Event audience research

Do you want the registrations to update? Finding your target audiences starts by drive more individuals to your program. Whether your objective is to reach younger audiences or to ensure that individuals return annually, public study and segmentation are a critical strategic move.
Not only will we contribute to bringing more individuals to the gate, but we will also share a message experience that will resonate with them.
What are the main uses of audience research?
To report to funders, supporters, board
To record what happened
To test new ideas and inform future plans
To generate evidence to support decision-making processes
To be able to respond to changing circumstances more quickly.

Methods of data collection
There are various study techniques to learn more about your audience and/or event, and each technique has its advantages and disadvantages. It is always suggested that people with skills in studies should be advised to guarantee that the methodology used is robust and that the information generated are relevant and useful. Some are more complicated and resource intensive than others and some are only suitable for certain uses.
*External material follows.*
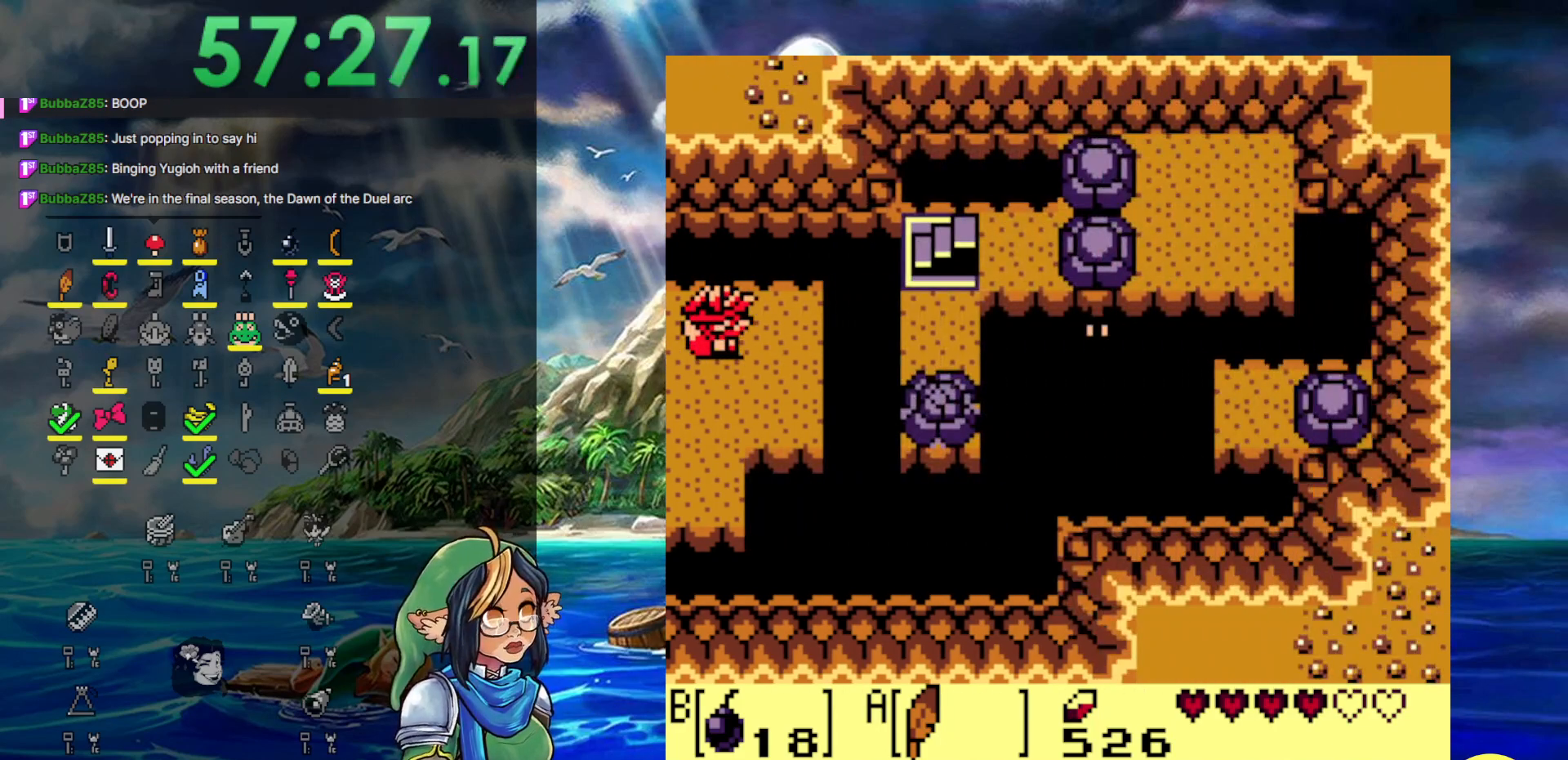
{"buttons": [], "events": []}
Think always of what you have to demonstrate–do you need solid figures and numbers or a rounded opinion that can take you to fields that you had not taken into consideration? There are strengths and weaknesses for each technique, so we have developed the following key to assist you think of what works best for your event:
Staff resources – do you have enough staff members or volunteers to carry this out?
Access issues – is it compatible with an open and representative access policy?

Face-to-face audience surveys Interviewer-led questionnaires, either using an agency or trained
Follow-up e-survey Collect email addresses on the day and send a link to an e-survey shortly after.
Mini interviews Very short interviewer-led questionnaires, either using an agency or trained festival staff/volunteers.
Vox pops Audio or video recording quick interviews to get immediate impressions/impacts.
Documentation Collecting images and anecdotes in e.g. a scrapbook.
Postcards Capturing data in a small number of questions.

Mystery Shoppers Pre-recruited researchers go ‘undercover’ to test your festival, and feedback using a structured form.
Headcount Use clickers or stickers to count audience members.

Comments books, letters, word of mouth
Focus groups Meet with audience members following the Event.

• Gives a lot of depth, so you may find out about issues you’d not previously considered • Give a vivid picture of the audience experience
• Need to be held soon after the Event
• Need to spend time recruiting at the Event
• Groups may be made up of more engaged audience members, so not necessarily truly representative of your audience
• Expensive and time-consuming
• Requires skilled facilitation, usually best done by a specialist.

Observations Record what audience members do at your event, and how they engage with the content.
• Gives an indication of how the audience actually acted, rather than what they reported they did Cons
• Analysis can be time consuming
• Doesn’t tell you why the audience acted in a certain way particularly important things to bear in mind: Gathering sensitive data means it’s vital to reassure people about confidentiality.
• Ensure an inclusive approach that doesn’t systematically omit any groups.
• When using questionnaires, use recognized standard categories.